What driving solutions will people choose tomorrow? This is the next uncertainty, not only in the U.S. but worldwide. Döllner’s predecessor Markus Duesmann had pledged to phase out combustion engines at Audi by 2033. Döllner has walked back that deadline. “Because we simply cannot foresee what the rules will be around the world,” he says.
Just recently they unveiled a series of new combustion-engine models as well as plug-in hybrids. They want to “remain flexible.” For now, that should help the figures. According to Döllner, only at the end of the decade will it be possible to earn as much from an electric car as from a gasoline or diesel.
A dangerous loop
German rivals are increasingly calling a delay of the European ban on combustion engines, slated for 2035. These targets are “simply no longer achievable in today’s world,” Mercedes CEO Ola Källenius, who also heads the European Automobile Manufacturers’ Association, recently wrote to EU Commission President Ursula von der Leyen, who plans to consult the industry on the matter shortly.

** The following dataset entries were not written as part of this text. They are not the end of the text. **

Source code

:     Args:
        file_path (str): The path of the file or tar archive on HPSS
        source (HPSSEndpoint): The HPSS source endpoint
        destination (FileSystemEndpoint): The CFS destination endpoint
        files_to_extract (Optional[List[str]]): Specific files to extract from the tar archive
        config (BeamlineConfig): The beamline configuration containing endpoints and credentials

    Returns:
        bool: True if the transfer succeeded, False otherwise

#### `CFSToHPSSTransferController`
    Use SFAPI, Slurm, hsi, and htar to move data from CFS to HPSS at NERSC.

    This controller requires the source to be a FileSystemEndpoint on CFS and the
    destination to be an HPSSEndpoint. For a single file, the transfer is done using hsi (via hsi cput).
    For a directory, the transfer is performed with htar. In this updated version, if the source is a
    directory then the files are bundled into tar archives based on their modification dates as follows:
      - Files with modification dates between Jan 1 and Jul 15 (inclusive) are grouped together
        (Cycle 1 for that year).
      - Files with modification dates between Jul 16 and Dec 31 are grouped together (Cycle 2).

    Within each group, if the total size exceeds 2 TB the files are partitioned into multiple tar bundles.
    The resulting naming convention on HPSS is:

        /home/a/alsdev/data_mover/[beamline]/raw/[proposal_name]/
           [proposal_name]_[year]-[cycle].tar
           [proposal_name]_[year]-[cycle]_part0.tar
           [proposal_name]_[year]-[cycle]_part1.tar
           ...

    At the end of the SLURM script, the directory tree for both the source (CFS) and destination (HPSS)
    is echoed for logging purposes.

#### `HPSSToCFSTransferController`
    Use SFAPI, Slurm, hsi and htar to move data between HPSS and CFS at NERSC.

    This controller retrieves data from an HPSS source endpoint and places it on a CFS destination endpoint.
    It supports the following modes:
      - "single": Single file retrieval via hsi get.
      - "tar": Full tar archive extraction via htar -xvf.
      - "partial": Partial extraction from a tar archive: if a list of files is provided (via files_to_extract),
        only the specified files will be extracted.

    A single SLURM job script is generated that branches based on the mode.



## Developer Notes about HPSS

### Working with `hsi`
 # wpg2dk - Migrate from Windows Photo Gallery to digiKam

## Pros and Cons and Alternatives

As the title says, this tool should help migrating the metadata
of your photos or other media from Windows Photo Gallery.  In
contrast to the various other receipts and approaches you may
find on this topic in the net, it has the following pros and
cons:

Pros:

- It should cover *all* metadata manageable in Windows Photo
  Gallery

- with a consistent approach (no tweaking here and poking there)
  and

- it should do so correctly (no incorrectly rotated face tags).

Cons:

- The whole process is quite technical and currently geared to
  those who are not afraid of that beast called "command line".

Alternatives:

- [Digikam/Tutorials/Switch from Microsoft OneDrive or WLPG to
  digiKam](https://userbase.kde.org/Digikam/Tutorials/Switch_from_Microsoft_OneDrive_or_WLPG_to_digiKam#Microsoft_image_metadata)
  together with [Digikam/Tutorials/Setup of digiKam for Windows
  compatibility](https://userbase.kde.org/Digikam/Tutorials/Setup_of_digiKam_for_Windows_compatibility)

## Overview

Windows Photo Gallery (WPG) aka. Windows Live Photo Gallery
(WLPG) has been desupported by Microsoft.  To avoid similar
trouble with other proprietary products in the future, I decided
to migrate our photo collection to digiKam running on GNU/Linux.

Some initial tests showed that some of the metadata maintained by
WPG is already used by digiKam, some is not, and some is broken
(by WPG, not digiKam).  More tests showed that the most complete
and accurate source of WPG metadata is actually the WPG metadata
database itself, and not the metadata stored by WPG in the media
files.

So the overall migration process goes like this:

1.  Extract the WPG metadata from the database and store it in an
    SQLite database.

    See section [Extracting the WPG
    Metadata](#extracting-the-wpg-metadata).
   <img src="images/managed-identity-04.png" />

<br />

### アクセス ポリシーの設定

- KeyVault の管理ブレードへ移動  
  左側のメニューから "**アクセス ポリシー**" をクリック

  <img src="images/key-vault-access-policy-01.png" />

Döllner takes a different view. The U.S. is shaky, he says, but in Europe, a full switch to electric mobility is still realistic. “I want clarity and stability,” he says. “Partly because of something people often forget: decarbonization is about protecting our climate.”
So is it too difficult? “We can do it if e-mobility becomes more attractive, meaning electricity prices come down in the long term.” One sign that Audi is serious, Döllner points out, is this new car. It will be offered only as an electric model.